[Saved entries]
↓↓↓
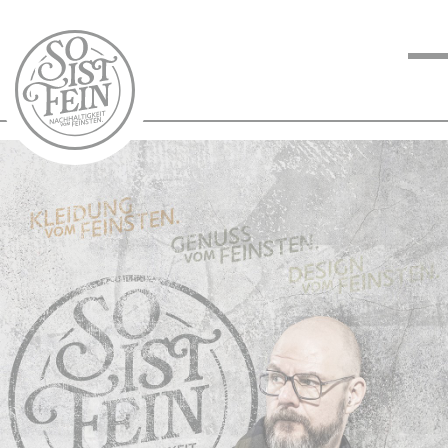
NACHHALTIGKEIT
VOM FEINSTEN
KOCHEN VOM
FEINSTEN
BLOG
↑↑↑
**WHAT IS BEING ASKED**:
Retype every line of text from the material above character for character, leaving the pictures out of your answer.

**ANSWER AREA**:
NACHHALTIGKEIT
VOM FEINSTEN
KOCHEN VOM
FEINSTEN
BLOG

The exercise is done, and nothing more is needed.